■ **EXCERPT PROVIDED**:
BEGIN

This is an automated email from the ASF dual-hosted git repository.
wangzhen pushed a commit to branch main
in repository https://gitbox.apache.org/repos/asf/datafusion-comet.git
The following commit(s) were added to refs/heads/main by this push:
new 726c4b77a fix: format decimal to string when casting decimal with
overflow (#2916)
726c4b77a is described below
commit 726c4b77af7fa964f677388114df74f12ddcfdb1
Author: Manu Zhang <[email protected]>
AuthorDate: Mon Jan 5 13:35:44 2026 +0800
fix: format decimal to string when casting decimal with overflow (#2916)
---
native/spark-expr/src/conversion_funcs/cast.rs | 59 +++++++++++++++++++---
.../scala/org/apache/comet/CometCastSuite.scala | 20 ++++++++
2 files changed, 72 insertions(+), 7 deletions(-)

END

■ **REQUIRED TASKS**:
A) Return the portion of the commit email starting at "wangzhen pushed a" and ending at "with overflow (#2916)".
B) List every count given in the final summary line of the commit email, each with what it counts.
The records after this commit email have nothing to do with it.

■ **GIVEN RECORDS**:

BEGIN

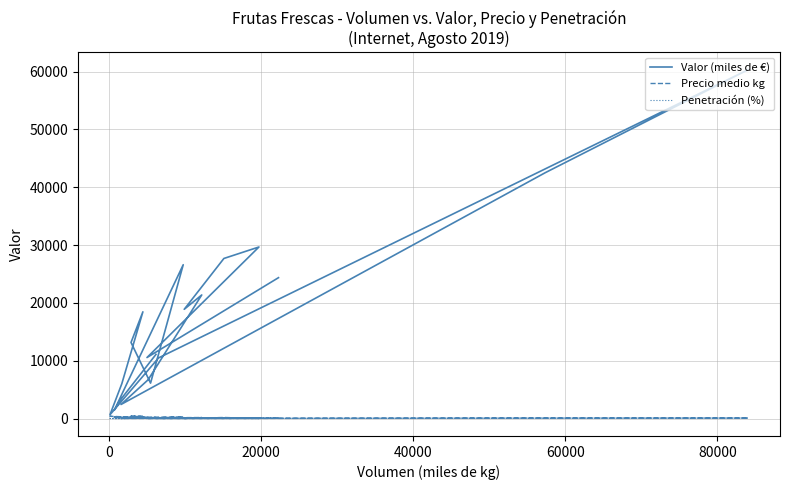

True or false: Valor (miles de €) and Penetración (%) intersect in this chart.

False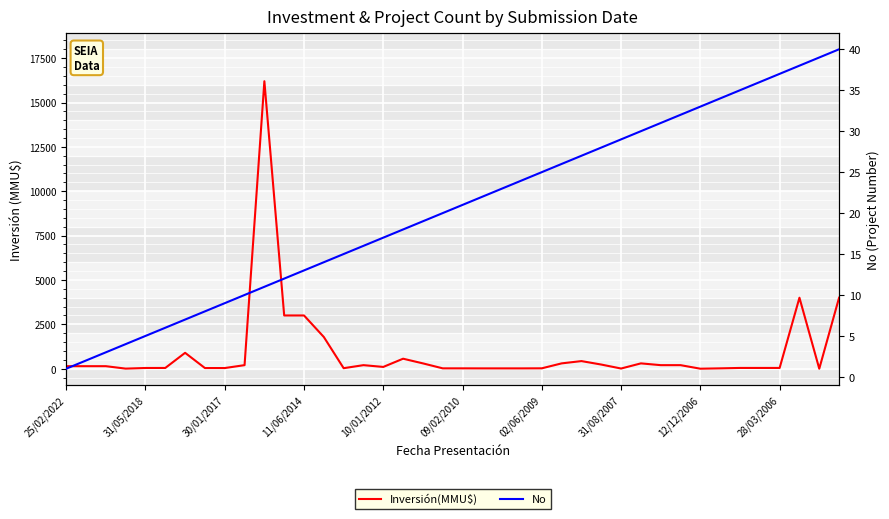

What is the total value across all series at 13?

1800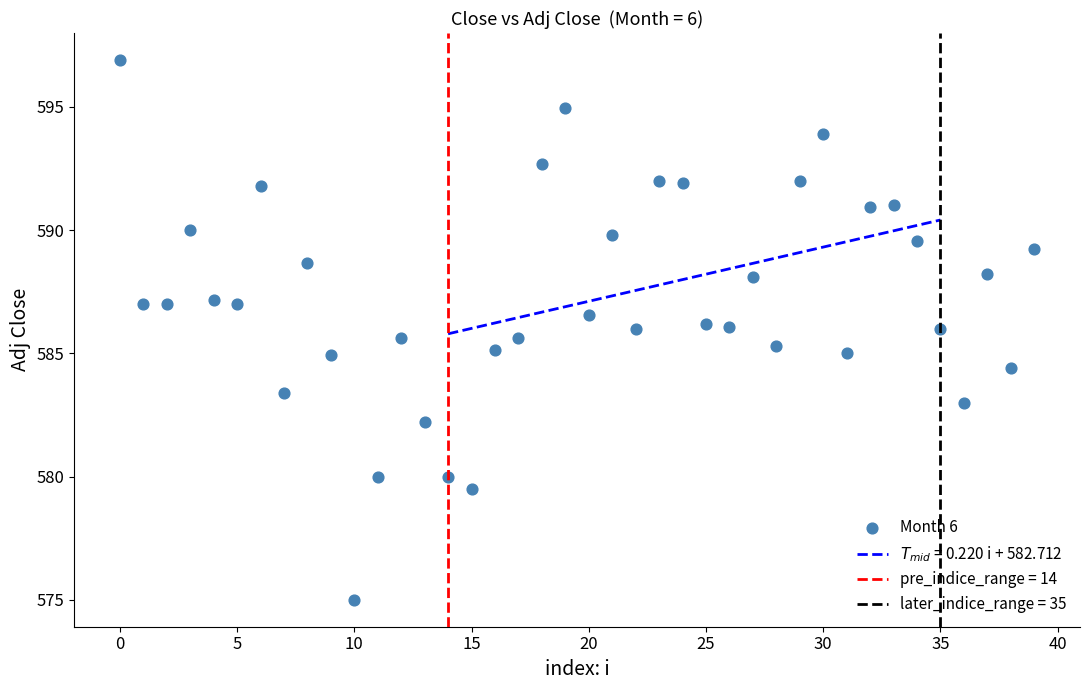

What is the range of Y values (max minus min)?

21.9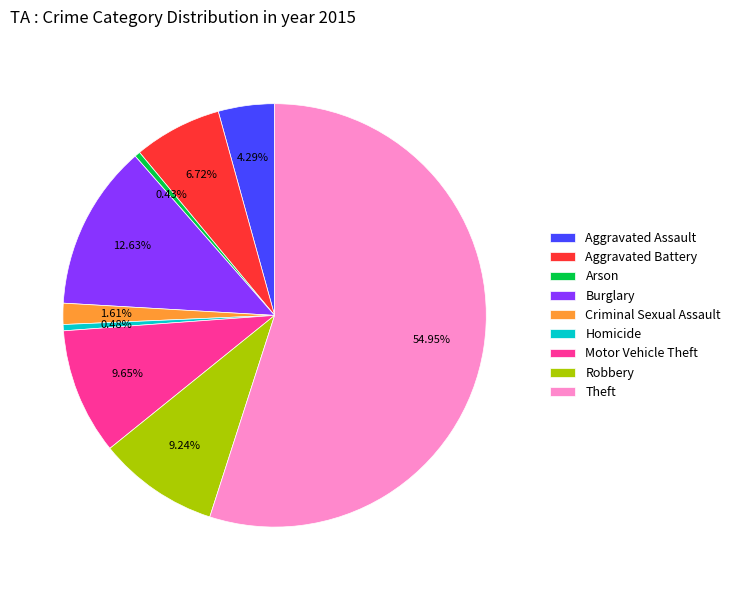

Which slice is the largest?

Theft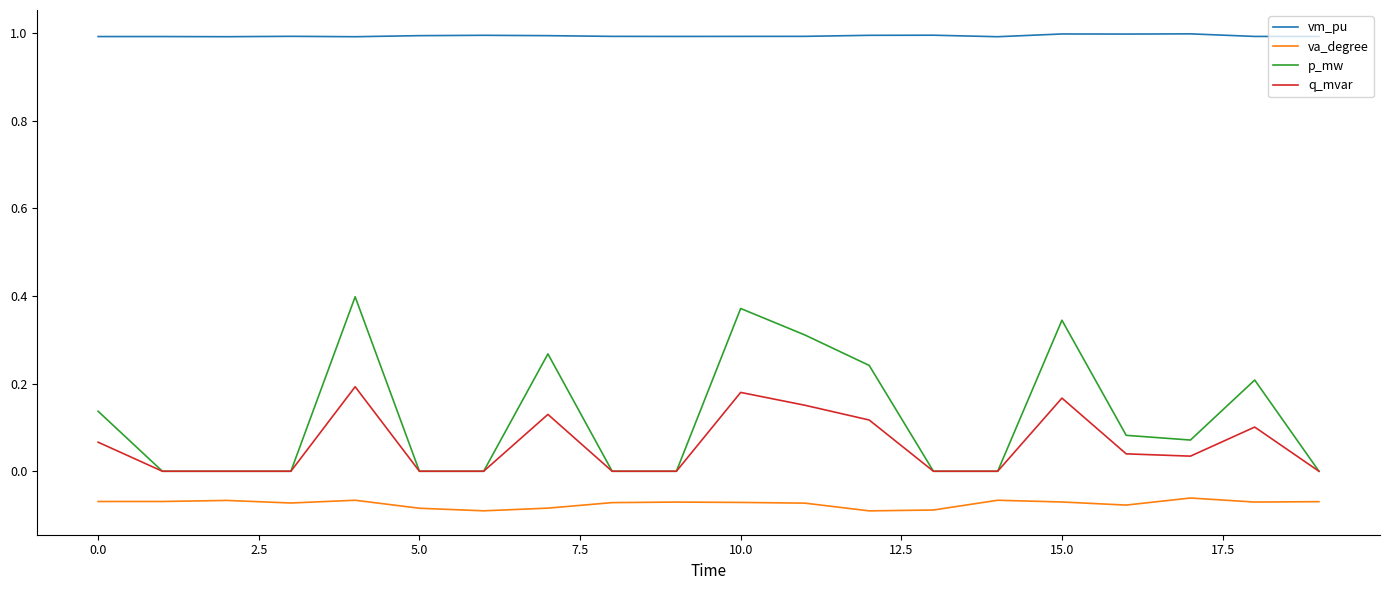

What is the greatest value displayed?

1.0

END

■ **RESPONSES TO THE EXERCISE**:
A)
wangzhen pushed a commit to branch main
in repository https://gitbox.apache.org/repos/asf/datafusion-comet.git
The following commit(s) were added to refs/heads/main by this push:
new 726c4b77a fix: format decimal to string when casting decimal with
overflow (#2916)
726c4b77a is described below
commit 726c4b77af7fa964f677388114df74f12ddcfdb1
Author: Manu Zhang <[email protected]>
AuthorDate: Mon Jan 5 13:35:44 2026 +0800
fix: format decimal to string when casting decimal with overflow (#2916)

B)
2 files changed
72 insertions
7 deletions